→ **AIM OF THE TASK**
Start to finish, repeat the records exactly.

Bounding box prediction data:
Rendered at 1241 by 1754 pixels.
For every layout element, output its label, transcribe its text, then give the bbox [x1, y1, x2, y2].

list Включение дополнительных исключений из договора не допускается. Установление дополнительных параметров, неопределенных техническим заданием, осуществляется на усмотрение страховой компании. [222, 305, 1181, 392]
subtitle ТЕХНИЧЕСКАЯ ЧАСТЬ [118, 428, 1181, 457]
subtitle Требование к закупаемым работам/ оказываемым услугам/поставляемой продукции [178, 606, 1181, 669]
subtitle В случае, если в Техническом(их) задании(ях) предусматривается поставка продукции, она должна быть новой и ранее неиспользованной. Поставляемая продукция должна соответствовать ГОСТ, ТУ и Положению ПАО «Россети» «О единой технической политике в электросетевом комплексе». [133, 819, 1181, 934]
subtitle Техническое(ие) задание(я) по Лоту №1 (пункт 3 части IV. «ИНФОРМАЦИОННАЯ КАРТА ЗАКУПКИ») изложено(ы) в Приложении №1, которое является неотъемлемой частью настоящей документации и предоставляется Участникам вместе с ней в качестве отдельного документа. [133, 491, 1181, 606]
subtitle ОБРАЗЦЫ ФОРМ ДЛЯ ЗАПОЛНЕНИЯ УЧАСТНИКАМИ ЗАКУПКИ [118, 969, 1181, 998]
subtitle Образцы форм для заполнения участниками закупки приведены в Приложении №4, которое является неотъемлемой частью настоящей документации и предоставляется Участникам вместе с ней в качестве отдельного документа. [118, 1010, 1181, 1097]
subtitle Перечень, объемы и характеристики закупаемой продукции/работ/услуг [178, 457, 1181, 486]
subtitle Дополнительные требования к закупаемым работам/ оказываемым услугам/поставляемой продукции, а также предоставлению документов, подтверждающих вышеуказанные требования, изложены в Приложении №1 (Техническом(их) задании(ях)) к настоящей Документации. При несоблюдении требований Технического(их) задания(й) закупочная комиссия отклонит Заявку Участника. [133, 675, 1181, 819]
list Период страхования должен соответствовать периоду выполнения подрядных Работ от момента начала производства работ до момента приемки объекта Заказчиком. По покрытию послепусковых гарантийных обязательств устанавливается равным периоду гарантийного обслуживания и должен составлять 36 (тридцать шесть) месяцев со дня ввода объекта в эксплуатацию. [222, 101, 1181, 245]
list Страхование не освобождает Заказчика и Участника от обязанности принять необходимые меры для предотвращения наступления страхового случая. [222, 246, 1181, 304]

→ **ANSWER BELOW**
Rendered at 1241 by 1754 pixels.
For every layout element, output its label, transcribe its text, then give the bbox [x1, y1, x2, y2].

list Включение дополнительных исключений из договора не допускается. Установление дополнительных параметров, неопределенных техническим заданием, осуществляется на усмотрение страховой компании. [222, 305, 1181, 392]
subtitle ТЕХНИЧЕСКАЯ ЧАСТЬ [118, 428, 1181, 457]
subtitle Требование к закупаемым работам/ оказываемым услугам/поставляемой продукции [178, 606, 1181, 669]
subtitle В случае, если в Техническом(их) задании(ях) предусматривается поставка продукции, она должна быть новой и ранее неиспользованной. Поставляемая продукция должна соответствовать ГОСТ, ТУ и Положению ПАО «Россети» «О единой технической политике в электросетевом комплексе». [133, 819, 1181, 934]
subtitle Техническое(ие) задание(я) по Лоту №1 (пункт 3 части IV. «ИНФОРМАЦИОННАЯ КАРТА ЗАКУПКИ») изложено(ы) в Приложении №1, которое является неотъемлемой частью настоящей документации и предоставляется Участникам вместе с ней в качестве отдельного документа. [133, 491, 1181, 606]
subtitle ОБРАЗЦЫ ФОРМ ДЛЯ ЗАПОЛНЕНИЯ УЧАСТНИКАМИ ЗАКУПКИ [118, 969, 1181, 998]
subtitle Образцы форм для заполнения участниками закупки приведены в Приложении №4, которое является неотъемлемой частью настоящей документации и предоставляется Участникам вместе с ней в качестве отдельного документа. [118, 1010, 1181, 1097]
subtitle Перечень, объемы и характеристики закупаемой продукции/работ/услуг [178, 457, 1181, 486]
subtitle Дополнительные требования к закупаемым работам/ оказываемым услугам/поставляемой продукции, а также предоставлению документов, подтверждающих вышеуказанные требования, изложены в Приложении №1 (Техническом(их) задании(ях)) к настоящей Документации. При несоблюдении требований Технического(их) задания(й) закупочная комиссия отклонит Заявку Участника. [133, 675, 1181, 819]
list Период страхования должен соответствовать периоду выполнения подрядных Работ от момента начала производства работ до момента приемки объекта Заказчиком. По покрытию послепусковых гарантийных обязательств устанавливается равным периоду гарантийного обслуживания и должен составлять 36 (тридцать шесть) месяцев со дня ввода объекта в эксплуатацию. [222, 101, 1181, 245]
list Страхование не освобождает Заказчика и Участника от обязанности принять необходимые меры для предотвращения наступления страхового случая. [222, 246, 1181, 304]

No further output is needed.